In antropologia si impara ad ascoltare gli altri, si impara a riconoscere che la fatica di tutti i gruppi umani è di costruire un senso del mondo, il proprio, di condividerlo e agire di conseguenza. Non ci sono gruppi umani che agiscono in preda a un puro istinto, non ci sono culture che negano il minimo elementare umano, tutti in buona fede cercano l’umano in sé e il meglio per sé. La diversità e, spesso di conseguenza, il conflitto sono risultati complessi di storie diverse, di ambienti diversi, di eventi e di incontri diversi. Ma tutti umani.
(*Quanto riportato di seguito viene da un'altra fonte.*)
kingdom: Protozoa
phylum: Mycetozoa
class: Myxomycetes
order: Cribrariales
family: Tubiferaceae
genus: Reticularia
Ho da poco concluso con il collega Stefano De Matteis la quarta edizione di una scuola estiva residenziale di antropologia dedicata all’autoetnografia: raccontare se stessi in modo da usare il sé (un sé decentrato) come strumento di conoscenza degli altri. Un metodo difficile, complicato, pieno di trappole che spingono invece verso l’autobiografia, verso un sé centrato. C’è una regola di base, anzi due che noi indichiamo, e che qui mi sembra utile richiamare: a) se devi raccontare te, ricordati che sei in relazione agli altri nella tua vita (perché nessuno sta solo al mondo, siamo tutti più o meno in relazione), e b) dunque se devi raccontare una relazione non limitarti alle tue ragioni, ma descrivi anche le ragioni dell’altro, degli altri. Poi e solo poi, puoi tornare a difendere le tue ragioni. Con uno slogan ambiguo ma efficace dicevamo: dobbiamo ascoltare anche le ragioni dei Talebani, non solo le nostre.
(Un’applicazione di questo principio di metodo sarebbe utile fosse fatta oggi in Italia davanti alla curiosa e stupefacente guerra di religione tra i cosiddetti novax e provax. È difficile che i primi ascoltino gli altri, ma è altrettanto difficile anche il reciproco. Forse più che guerra, l’esempio calzante è il tifo calcistico: non c’è nessuna possibilità di dialogo tra tifosi del Napoli e tifosi della Juve. Se ciò va bene sugli spalti degli stadi, va male nelle questioni mediche. Se invece che innalzare cartelli e magliette di tifo, ci si guardasse in faccia, si capirebbe che non esistono i novax come un gruppo unitario, e neppure i provax se è per questo, ma che dentro i raggruppamenti costruiti ad arte dai media e ribaditi nei social esistono persone, ciascuna con le proprie storie, le proprie difficoltà, le proprie paure e certezze e davvero non si fa bene alla società mettendo tutti insieme. L’arte politica più difficile è cogliere le differenze. Cos’ha a che fare un cospirazionista radicale, un rettiliano o un terrapiattista (o peggio un fascista) con una persona fragile e spaventata dal vaccino? Solo in tempo di guerra si crea l’alternativa netta: o con Noi o con il Nemico. Ma questa del Covid non è una guerra, è una prova di “civiltà”, semmai vogliamo continuare a sperare in noi stessi).